175 posts in 1298 days


08-27-2014 06:34 PM

Topic tags/keywords: resource lathe turning

To preface this posting, I’ll give a little background. I’ve had a Jet 1236 since about 2002. Never did a lot of turning mainly because of large flatwork projects I was committed to – like furniture for our home. As I started doing more turning in recent months – primarily pens, bottle stoppers and small practice pieces – I really had issue with the speed adjustment on the Jet. It works as designed but I wanted something better – like a VS machine. After looking at some options and wanting to be conservative with my spending, I chose the PSI TCLCVS 12” Turncrafter.

I received my new lathe via UPS last Thursday night (8/21). I opened the boxes mainly to check that the contents were OK, then called it a day.

Overall, everything was packed well, as you can see below. It’s a good thing there’s plenty of styrofoam and other padding. Box one, on the left below, held the main section of the bed which was supposed to have the motor mounted to it. As I started to lift the bed out, I noticed the motor was loose under it so I pulled the plastic bag away from it. The motor could hardly move due to the packing material. I unplugged the motor cables going to the control box, removed the bed from the box, then lifted the motor out and placed it on my bench. There were no damages. Box two, in the center below, held the head stock, tail stock and some other items, all of which were fine. The third box contained the extension bed. The only casualty from box three was the small plastic zip lock bag holding the hardware to attach the extension to the main bed was torn open – one of two flat washers were missing, but I had plenty in stock.

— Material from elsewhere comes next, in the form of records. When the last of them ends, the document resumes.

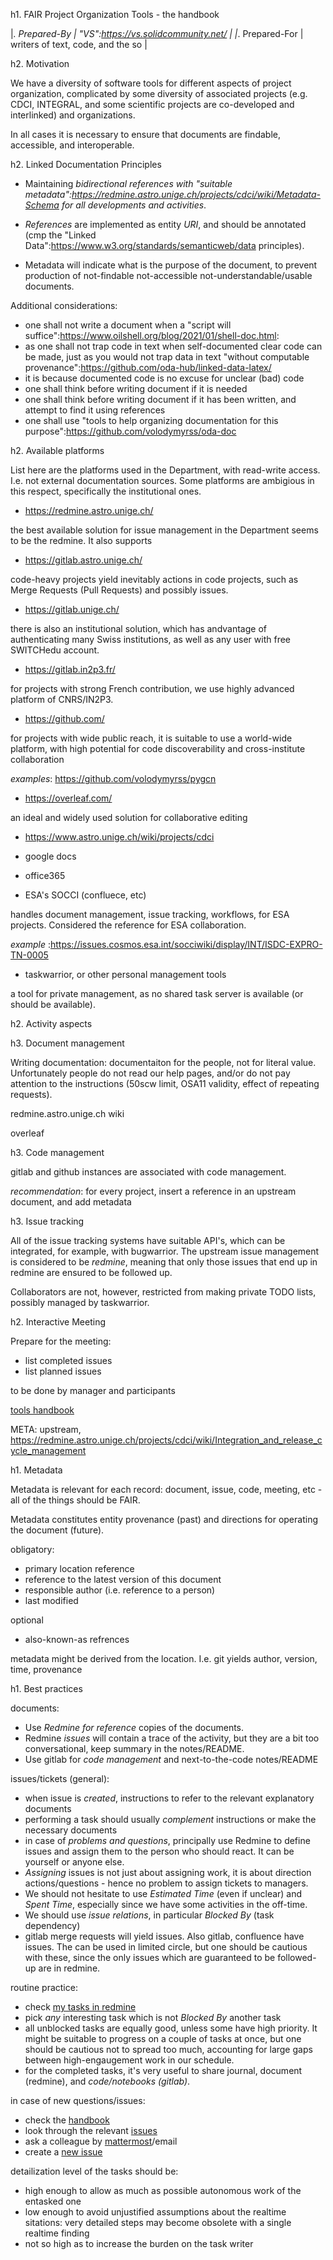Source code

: h1. FAIR Project Organization Tools - the handbook

|_. Prepared-By | "VS":https://vs.solidcommunity.net/ |
|_. Prepared-For | writers of text, code, and the so |

h2. Motivation

We have a diversity of software tools for different aspects of project organization, complicated by some diversity of associated projects (e.g. CDCI, INTEGRAL, and some scientific projects are co-developed and interlinked) and organizations.

In all cases it is necessary to ensure that documents are findable, accessible, and interoperable.

h2. Linked Documentation Principles


* Maintaining *bidirectional references with "suitable metadata":https://redmine.astro.unige.ch/projects/cdci/wiki/Metadata-Schema for all developments and activities*.

* *References* are implemented as entity *URI*, and should be annotated (cmp the "Linked Data":https://www.w3.org/standards/semanticweb/data principles).</pre>

* Metadata will indicate what is the purpose of the document, to prevent production of not-findable not-accessible not-understandable/usable documents.

Additional considerations:

* one shall not write a document when a "script will suffice":https://www.oilshell.org/blog/2021/01/shell-doc.html:
* as one shall not trap code in text when self-documented clear code can be made, just as you would not trap data in text "without computable provenance":https://github.com/oda-hub/linked-data-latex/
* it is because documented code is no excuse for unclear (bad) code
* one shall think before writing document if it is needed
* one shall think before writing document if it has been written, and attempt to find it using references 
* one shall use "tools to help organizing documentation for this purpose":https://github.com/volodymyrss/oda-doc

h2. Available platforms

List here are the platforms used in the Department, with read-write access. I.e. not external documentation sources. Some platforms are ambigious in this respect, specifically the institutional ones.

* https://redmine.astro.unige.ch/

the best available solution for issue management in the Department seems to be the redmine. It also supports

* https://gitlab.astro.unige.ch/

code-heavy projects yield inevitably actions in code projects, such as Merge Requests (Pull Requests) and possibly issues.

* https://gitlab.unige.ch/

there is also an institutional solution, which has andvantage of authenticating many Swiss institutions, as well as any user with free SWITCHedu account.

* https://gitlab.in2p3.fr/

for projects with strong French contribution, we use highly advanced platform of CNRS/IN2P3.

* https://github.com/

for projects with wide public reach, it is suitable to use a world-wide platform, with high potential for code discoverability and cross-institute collaboration

_examples_: https://github.com/volodymyrss/pygcn

* https://overleaf.com/

an ideal and widely used solution for collaborative editing

* https://www.astro.unige.ch/wiki/projects/cdci

* google docs

* office365



* ESA's SOCCI (confluece, etc)

handles document management, issue tracking, workflows, for ESA projects. Considered the reference for ESA collaboration.

_example_ :https://issues.cosmos.esa.int/socciwiki/display/INT/ISDC-EXPRO-TN-0005

* taskwarrior, or other personal management tools

a tool for private management, as no shared task server is available (or should be available).

h2. Activity aspects


h3. Document management

Writing documentation: documentaiton for the people, not for literal value. Unfortunately people do not read our help pages, and/or do not pay attention to the instructions (50scw limit, OSA11 validity, effect of repeating requests). 


redmine.astro.unige.ch wiki

overleaf

h3. Code management

gitlab and github instances are associated with code management.

*recommendation*: for every project, insert a reference in an upstream document, and add metadata

h3. Issue tracking

All of the issue tracking systems have suitable API's, which can be integrated, for example, with bugwarrior. The upstream issue management is considered to be *redmine*, meaning that only those issues that end up in redmine are ensured to be followed up.

Collaborators are not, however, restricted from making private TODO lists, possibly managed by taskwarrior.


h2. Interactive Meeting

Prepare for the meeting:

* list completed issues
* list planned issues

to be done by manager and participants

[tools handbook](https://redmine.astro.unige.ch/projects/integral/wiki/Project_Organization_Tools_-_the_handbook)



META: upstream, https://redmine.astro.unige.ch/projects/cdci/wiki/Integration_and_release_cycle_management

h1. Metadata

Metadata is relevant for each record: document, issue, code, meeting, etc - all of the things should be FAIR.

Metadata constitutes entity provenance (past) and directions for operating the document (future).

obligatory:

* primary location reference
* reference to the latest version of this document
* responsible author (i.e. reference to a person)
* last modified

optional

* also-known-as refrences

metadata might be derived from the location. I.e. git yields author, version, time, provenance


h1. Best practices

documents:

* Use *Redmine for reference* copies of the documents. 
* Redmine *issues* will contain a trace of the activity, but they are a bit too conversational, keep summary in the notes/README.
* Use gitlab for *code management* and next-to-the-code notes/README

issues/tickets (general):

* when issue is *created*, instructions to refer to the relevant explanatory documents
* performing a task should usually *complement* instructions or make the necessary documents
* in case of *problems and questions*, principally use Redmine to define issues and assign them to the person who should react. It can be yourself or anyone else.
* *Assigning* issues is not just about assigning work, it is about direction actions/questions - hence no problem to assign tickets to managers.
* We should not hesitate to use *Estimated Time* (even if unclear) and *Spent Time*, especially since we have some activities in the off-time.
* We should use *issue relations*, in particular *Blocked By* (task dependency)
* gitlab merge requests will yield issues. Also gitlab, confluence have issues. The can be used in limited circle, but one should be cautious with these, since the only issues which are guaranteed to be followed-up are in redmine.

routine practice:
* check [my tasks in redmine](https://redmine.astro.unige.ch/my/page)
* pick *any* interesting task which is not  *Blocked By* another task
* all unblocked tasks are equally good, unless some have high priority. It might be suitable to progress on a couple of tasks at once, but one should be cautious not to spread too much, accounting for large gaps between high-engaugement work in our schedule.
* for the completed tasks, it's very useful to share journal, document (redmine), and *code/notebooks (gitlab)*.

in case of new questions/issues:
* check the [handbook](https://gitlab.astro.unige.ch/integral/isgri-calibration/handbook/)
* look through the relevant [issues](https://redmine.astro.unige.ch/projects/integral-isdc-critical-activities/issues)
* ask a colleague by [mattermost](https://mattermost.astro.unige.ch/isgri-calibration/channels/town-square)/email
* create a [new issue](https://redmine.astro.unige.ch/projects/integral-isdc-critical-activities/issues/new)

detailization level of the tasks should be:
* high enough to allow as much as possible autonomous work of the entasked one
* low enough to avoid unjustified assumptions about the realtime sitations: very detailed steps may become obsolete with a single realtime finding
* not so high as to increase the burden on the task writer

After spending a few hours on Friday assembling the lathe, this is what it looks like. I checked both speed ranges with no load, except my hand, and everything seemed in order. Further checking showed the speeds to be different from what is published on the PSI web page for the product. I was getting 300-1800 on the low pulley setting and 1000-3800 on the high. The published speeds are 150-1900 and 300-3900 in the online manual and 150-4100 on the specification section of the web page. Not that it will make a lot of difference, but I wanted a response about the difference. I sent an email Monday, then called PSI this morning. The CS desk put me through to the technical manager, Joe Roberts, who told me the speeds could be set to pretty much whatever I wanted. He had me open the control box, tweak two controls and in less than a minute, I had the speeds set to the lower low end. One adjustment covers both speed ranges.

As a little better test of the speeds under more load, I grabbed a section of a dogwood log. I centered a drive spur on one end and the tail stock live spur on the other. There was a little vibration at the low speed due to the log, of course. I roughed it out until it was fairly round, then ran the speed up to the high end of around 1800rpm with the pulleys on the low range. The lathe ran very smooth and showed little loading, even when I held my hand on the log.



Now, I’m not much of a turner, but I’m working on it! So far, I couldn’t be more pleased with the decision I made to buy this lathe.